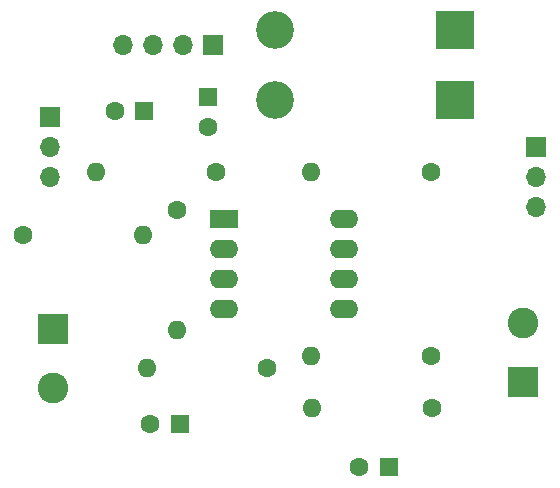
<source format=gbr>
%TF.GenerationSoftware,KiCad,Pcbnew,8.0.1*%
%TF.CreationDate,2024-08-21T14:38:24-03:00*%
%TF.ProjectId,monitoreo_solar,6d6f6e69-746f-4726-956f-5f736f6c6172,rev?*%
%TF.SameCoordinates,Original*%
%TF.FileFunction,Copper,L1,Top*%
%TF.FilePolarity,Positive*%
%FSLAX46Y46*%
G04 Gerber Fmt 4.6, Leading zero omitted, Abs format (unit mm)*
G04 Created by KiCad (PCBNEW 8.0.1) date 2024-08-21 14:38:24*
%MOMM*%
%LPD*%
G01*
G04 APERTURE LIST*
%TA.AperFunction,ComponentPad*%
%ADD10R,3.200000X3.200000*%
%TD*%
%TA.AperFunction,ComponentPad*%
%ADD11O,3.200000X3.200000*%
%TD*%
%TA.AperFunction,ComponentPad*%
%ADD12R,1.600000X1.600000*%
%TD*%
%TA.AperFunction,ComponentPad*%
%ADD13C,1.600000*%
%TD*%
%TA.AperFunction,ComponentPad*%
%ADD14R,1.700000X1.700000*%
%TD*%
%TA.AperFunction,ComponentPad*%
%ADD15O,1.700000X1.700000*%
%TD*%
%TA.AperFunction,ComponentPad*%
%ADD16O,1.600000X1.600000*%
%TD*%
%TA.AperFunction,ComponentPad*%
%ADD17R,2.600000X2.600000*%
%TD*%
%TA.AperFunction,ComponentPad*%
%ADD18C,2.600000*%
%TD*%
%TA.AperFunction,ComponentPad*%
%ADD19R,2.400000X1.600000*%
%TD*%
%TA.AperFunction,ComponentPad*%
%ADD20O,2.400000X1.600000*%
%TD*%
G04 APERTURE END LIST*
D10*
%TO.P,D2,1,K*%
%TO.N,+3.3V*%
X61520000Y-59175000D03*
D11*
%TO.P,D2,2,A*%
%TO.N,Net-(D2-A)*%
X46280000Y-59175000D03*
%TD*%
D12*
%TO.P,C1,1*%
%TO.N,Net-(D1-A)*%
X40575000Y-64869887D03*
D13*
%TO.P,C1,2*%
%TO.N,GND*%
X40575000Y-67369887D03*
%TD*%
D14*
%TO.P,J4,1,Pin_1*%
%TO.N,+3.3V*%
X41000000Y-60400000D03*
D15*
%TO.P,J4,2,Pin_2*%
%TO.N,Net-(D1-A)*%
X38460000Y-60400000D03*
%TO.P,J4,3,Pin_3*%
%TO.N,Net-(D2-A)*%
X35920000Y-60400000D03*
%TO.P,J4,4,Pin_4*%
%TO.N,GND*%
X33380000Y-60400000D03*
%TD*%
D13*
%TO.P,R4,1*%
%TO.N,Vamp1*%
X41280000Y-71200000D03*
D16*
%TO.P,R4,2*%
%TO.N,Net-(D2-A)*%
X31120000Y-71200000D03*
%TD*%
D17*
%TO.P,J3,1,Pin_1*%
%TO.N,GND*%
X67305000Y-89000000D03*
D18*
%TO.P,J3,2,Pin_2*%
%TO.N,+5V*%
X67305000Y-84000000D03*
%TD*%
D12*
%TO.P,C5,1*%
%TO.N,+3.3V*%
X38225000Y-92500000D03*
D13*
%TO.P,C5,2*%
%TO.N,GND*%
X35725000Y-92500000D03*
%TD*%
D14*
%TO.P,J5,1,Pin_1*%
%TO.N,POT_CS*%
X68400000Y-69060000D03*
D15*
%TO.P,J5,2,Pin_2*%
%TO.N,STEP*%
X68400000Y-71600000D03*
%TO.P,J5,3,Pin_3*%
%TO.N,DIR*%
X68400000Y-74140000D03*
%TD*%
D13*
%TO.P,R11,1*%
%TO.N,Net-(U4B-+)*%
X45560000Y-87800000D03*
D16*
%TO.P,R11,2*%
%TO.N,Vpanel*%
X35400000Y-87800000D03*
%TD*%
D12*
%TO.P,C4,1*%
%TO.N,+5V*%
X55880113Y-96150000D03*
D13*
%TO.P,C4,2*%
%TO.N,GND*%
X53380113Y-96150000D03*
%TD*%
%TO.P,R2,1*%
%TO.N,Net-(U4A-+)*%
X38000000Y-74400000D03*
D16*
%TO.P,R2,2*%
%TO.N,GND*%
X38000000Y-84560000D03*
%TD*%
D14*
%TO.P,J2,1,Pin_1*%
%TO.N,+5V*%
X27200000Y-66535000D03*
D15*
%TO.P,J2,2,Pin_2*%
%TO.N,Vcurrent*%
X27200000Y-69075000D03*
%TO.P,J2,3,Pin_3*%
%TO.N,GND*%
X27200000Y-71615000D03*
%TD*%
D17*
%TO.P,J1,1,Pin_1*%
%TO.N,GND*%
X27500000Y-84500000D03*
D18*
%TO.P,J1,2,Pin_2*%
%TO.N,Vpanel*%
X27500000Y-89500000D03*
%TD*%
D12*
%TO.P,C2,1*%
%TO.N,Net-(D2-A)*%
X35200000Y-66000000D03*
D13*
%TO.P,C2,2*%
%TO.N,GND*%
X32700000Y-66000000D03*
%TD*%
D19*
%TO.P,U4,1*%
%TO.N,Vamp1*%
X41915000Y-75200000D03*
D20*
%TO.P,U4,2,-*%
X41915000Y-77740000D03*
%TO.P,U4,3,+*%
%TO.N,Net-(U4A-+)*%
X41915000Y-80280000D03*
%TO.P,U4,4,V-*%
%TO.N,GND*%
X41915000Y-82820000D03*
%TO.P,U4,5,+*%
%TO.N,Net-(U4B-+)*%
X52075000Y-82820000D03*
%TO.P,U4,6,-*%
%TO.N,Pot-*%
X52075000Y-80280000D03*
%TO.P,U4,7*%
%TO.N,Pot+*%
X52075000Y-77740000D03*
%TO.P,U4,8,V+*%
%TO.N,+5V*%
X52075000Y-75200000D03*
%TD*%
D13*
%TO.P,R9,1*%
%TO.N,GND*%
X59480000Y-86800000D03*
D16*
%TO.P,R9,2*%
%TO.N,Pot-*%
X49320000Y-86800000D03*
%TD*%
D10*
%TO.P,D1,1,K*%
%TO.N,+3.3V*%
X61545000Y-65075000D03*
D11*
%TO.P,D1,2,A*%
%TO.N,Net-(D1-A)*%
X46305000Y-65075000D03*
%TD*%
D13*
%TO.P,R1,1*%
%TO.N,Vcurrent*%
X24915000Y-76550000D03*
D16*
%TO.P,R1,2*%
%TO.N,Net-(U4A-+)*%
X35075000Y-76550000D03*
%TD*%
D13*
%TO.P,R3,1*%
%TO.N,Pot+*%
X59480000Y-71200000D03*
D16*
%TO.P,R3,2*%
%TO.N,Net-(D1-A)*%
X49320000Y-71200000D03*
%TD*%
D13*
%TO.P,R10,1*%
%TO.N,GND*%
X59585000Y-91150000D03*
D16*
%TO.P,R10,2*%
%TO.N,Net-(U4B-+)*%
X49425000Y-91150000D03*
%TD*%
M02*

</source>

++++

* [Instructions for the task]: Please repeat the data above exactly as it appears, pictures excluded.

* [Output below]:
<source format=gbr>
%TF.GenerationSoftware,KiCad,Pcbnew,8.0.1*%
%TF.CreationDate,2024-08-21T14:38:24-03:00*%
%TF.ProjectId,monitoreo_solar,6d6f6e69-746f-4726-956f-5f736f6c6172,rev?*%
%TF.SameCoordinates,Original*%
%TF.FileFunction,Copper,L1,Top*%
%TF.FilePolarity,Positive*%
%FSLAX46Y46*%
G04 Gerber Fmt 4.6, Leading zero omitted, Abs format (unit mm)*
G04 Created by KiCad (PCBNEW 8.0.1) date 2024-08-21 14:38:24*
%MOMM*%
%LPD*%
G01*
G04 APERTURE LIST*
%TA.AperFunction,ComponentPad*%
%ADD10R,3.200000X3.200000*%
%TD*%
%TA.AperFunction,ComponentPad*%
%ADD11O,3.200000X3.200000*%
%TD*%
%TA.AperFunction,ComponentPad*%
%ADD12R,1.600000X1.600000*%
%TD*%
%TA.AperFunction,ComponentPad*%
%ADD13C,1.600000*%
%TD*%
%TA.AperFunction,ComponentPad*%
%ADD14R,1.700000X1.700000*%
%TD*%
%TA.AperFunction,ComponentPad*%
%ADD15O,1.700000X1.700000*%
%TD*%
%TA.AperFunction,ComponentPad*%
%ADD16O,1.600000X1.600000*%
%TD*%
%TA.AperFunction,ComponentPad*%
%ADD17R,2.600000X2.600000*%
%TD*%
%TA.AperFunction,ComponentPad*%
%ADD18C,2.600000*%
%TD*%
%TA.AperFunction,ComponentPad*%
%ADD19R,2.400000X1.600000*%
%TD*%
%TA.AperFunction,ComponentPad*%
%ADD20O,2.400000X1.600000*%
%TD*%
G04 APERTURE END LIST*
D10*
%TO.P,D2,1,K*%
%TO.N,+3.3V*%
X61520000Y-59175000D03*
D11*
%TO.P,D2,2,A*%
%TO.N,Net-(D2-A)*%
X46280000Y-59175000D03*
%TD*%
D12*
%TO.P,C1,1*%
%TO.N,Net-(D1-A)*%
X40575000Y-64869887D03*
D13*
%TO.P,C1,2*%
%TO.N,GND*%
X40575000Y-67369887D03*
%TD*%
D14*
%TO.P,J4,1,Pin_1*%
%TO.N,+3.3V*%
X41000000Y-60400000D03*
D15*
%TO.P,J4,2,Pin_2*%
%TO.N,Net-(D1-A)*%
X38460000Y-60400000D03*
%TO.P,J4,3,Pin_3*%
%TO.N,Net-(D2-A)*%
X35920000Y-60400000D03*
%TO.P,J4,4,Pin_4*%
%TO.N,GND*%
X33380000Y-60400000D03*
%TD*%
D13*
%TO.P,R4,1*%
%TO.N,Vamp1*%
X41280000Y-71200000D03*
D16*
%TO.P,R4,2*%
%TO.N,Net-(D2-A)*%
X31120000Y-71200000D03*
%TD*%
D17*
%TO.P,J3,1,Pin_1*%
%TO.N,GND*%
X67305000Y-89000000D03*
D18*
%TO.P,J3,2,Pin_2*%
%TO.N,+5V*%
X67305000Y-84000000D03*
%TD*%
D12*
%TO.P,C5,1*%
%TO.N,+3.3V*%
X38225000Y-92500000D03*
D13*
%TO.P,C5,2*%
%TO.N,GND*%
X35725000Y-92500000D03*
%TD*%
D14*
%TO.P,J5,1,Pin_1*%
%TO.N,POT_CS*%
X68400000Y-69060000D03*
D15*
%TO.P,J5,2,Pin_2*%
%TO.N,STEP*%
X68400000Y-71600000D03*
%TO.P,J5,3,Pin_3*%
%TO.N,DIR*%
X68400000Y-74140000D03*
%TD*%
D13*
%TO.P,R11,1*%
%TO.N,Net-(U4B-+)*%
X45560000Y-87800000D03*
D16*
%TO.P,R11,2*%
%TO.N,Vpanel*%
X35400000Y-87800000D03*
%TD*%
D12*
%TO.P,C4,1*%
%TO.N,+5V*%
X55880113Y-96150000D03*
D13*
%TO.P,C4,2*%
%TO.N,GND*%
X53380113Y-96150000D03*
%TD*%
%TO.P,R2,1*%
%TO.N,Net-(U4A-+)*%
X38000000Y-74400000D03*
D16*
%TO.P,R2,2*%
%TO.N,GND*%
X38000000Y-84560000D03*
%TD*%
D14*
%TO.P,J2,1,Pin_1*%
%TO.N,+5V*%
X27200000Y-66535000D03*
D15*
%TO.P,J2,2,Pin_2*%
%TO.N,Vcurrent*%
X27200000Y-69075000D03*
%TO.P,J2,3,Pin_3*%
%TO.N,GND*%
X27200000Y-71615000D03*
%TD*%
D17*
%TO.P,J1,1,Pin_1*%
%TO.N,GND*%
X27500000Y-84500000D03*
D18*
%TO.P,J1,2,Pin_2*%
%TO.N,Vpanel*%
X27500000Y-89500000D03*
%TD*%
D12*
%TO.P,C2,1*%
%TO.N,Net-(D2-A)*%
X35200000Y-66000000D03*
D13*
%TO.P,C2,2*%
%TO.N,GND*%
X32700000Y-66000000D03*
%TD*%
D19*
%TO.P,U4,1*%
%TO.N,Vamp1*%
X41915000Y-75200000D03*
D20*
%TO.P,U4,2,-*%
X41915000Y-77740000D03*
%TO.P,U4,3,+*%
%TO.N,Net-(U4A-+)*%
X41915000Y-80280000D03*
%TO.P,U4,4,V-*%
%TO.N,GND*%
X41915000Y-82820000D03*
%TO.P,U4,5,+*%
%TO.N,Net-(U4B-+)*%
X52075000Y-82820000D03*
%TO.P,U4,6,-*%
%TO.N,Pot-*%
X52075000Y-80280000D03*
%TO.P,U4,7*%
%TO.N,Pot+*%
X52075000Y-77740000D03*
%TO.P,U4,8,V+*%
%TO.N,+5V*%
X52075000Y-75200000D03*
%TD*%
D13*
%TO.P,R9,1*%
%TO.N,GND*%
X59480000Y-86800000D03*
D16*
%TO.P,R9,2*%
%TO.N,Pot-*%
X49320000Y-86800000D03*
%TD*%
D10*
%TO.P,D1,1,K*%
%TO.N,+3.3V*%
X61545000Y-65075000D03*
D11*
%TO.P,D1,2,A*%
%TO.N,Net-(D1-A)*%
X46305000Y-65075000D03*
%TD*%
D13*
%TO.P,R1,1*%
%TO.N,Vcurrent*%
X24915000Y-76550000D03*
D16*
%TO.P,R1,2*%
%TO.N,Net-(U4A-+)*%
X35075000Y-76550000D03*
%TD*%
D13*
%TO.P,R3,1*%
%TO.N,Pot+*%
X59480000Y-71200000D03*
D16*
%TO.P,R3,2*%
%TO.N,Net-(D1-A)*%
X49320000Y-71200000D03*
%TD*%
D13*
%TO.P,R10,1*%
%TO.N,GND*%
X59585000Y-91150000D03*
D16*
%TO.P,R10,2*%
%TO.N,Net-(U4B-+)*%
X49425000Y-91150000D03*
%TD*%
M02*

</source>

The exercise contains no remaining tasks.